Try to find a way to convey, “We’re so sad. Our loss is hard to bear. It would really help us if you would talk to us about it.”
It is so unfortunate that grieving people often find they are forced to lead the way in guiding others on how to cope. This level of compassion and understanding is a very heavy lift, but being honest about your own needs ultimately should help you feel better.
Dear Amy: My husband, children and I moved in with my in-laws. It has been a learning experience. The hardest part is that my mother-in-law cooks with old, sometimes moldy produce and expired canned goods.
I have gotten sick a few times and it’s just not OK with me. I’m not “allowed” to say anything because it could “hurt her feelings.”
My mother-in-law is always treated with kid gloves, and no one allows anything negative to be said to her, so I would be “completely out of line” if I said anything.
We alternate cooking dinner, so at least I get clean food half the time. What do you suggest I do or say so that I’m not forced into eating rancid food while not looking like a monster?
— Scared To Eat
Dear Scared: You might influence this without rocking the boat if you offer to do all the food shopping for the household. If your mother-in-law has fresh ingredients available in her home, she will use them. If you have a local farmers market, you could take her with you and both pick the produce.

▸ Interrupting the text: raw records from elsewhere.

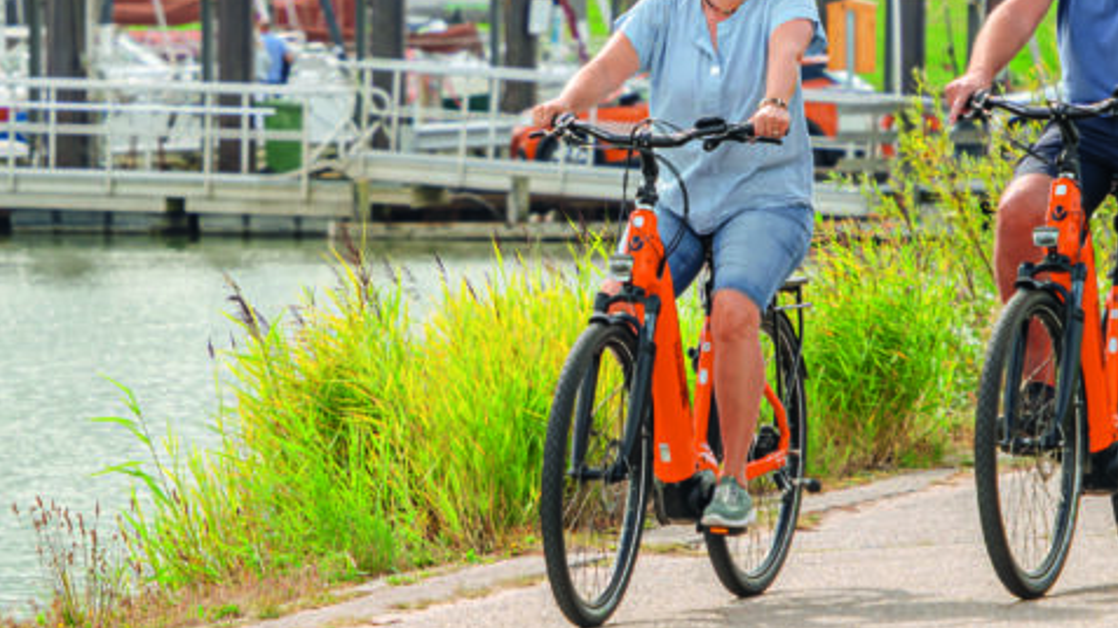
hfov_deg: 7.3
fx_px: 8802
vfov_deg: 4.1
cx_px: 410
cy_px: 186
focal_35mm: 297
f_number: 5
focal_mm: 132
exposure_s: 1/800
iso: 200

You don’t say whether she insists on doing half the cooking, but one way to repay your in-laws’ generosity would be to step up in terms of cooking and housework.
Dear Amy: I read the letter from “Mourning Mom,” and I feel that your response, while sound, is dated. Families today (and particularly women) ought to be more cognizant that our planet is rapidly running out of resources, and that one of the best solutions is to reduce birthrates.
Those of us lucky enough to have access to birth control resources (and I count simple willpower as one of these resources) ought to use them to help mitigate the current population explosion.
— Childless by Choice
Dear Childless: Your argument is flawed. If you choose to be childless, then others should also be allowed to choose to have children. I’m not sure why you feel women (more than men) should be in control of protecting the world’s resources; this responsibility should be shared by all.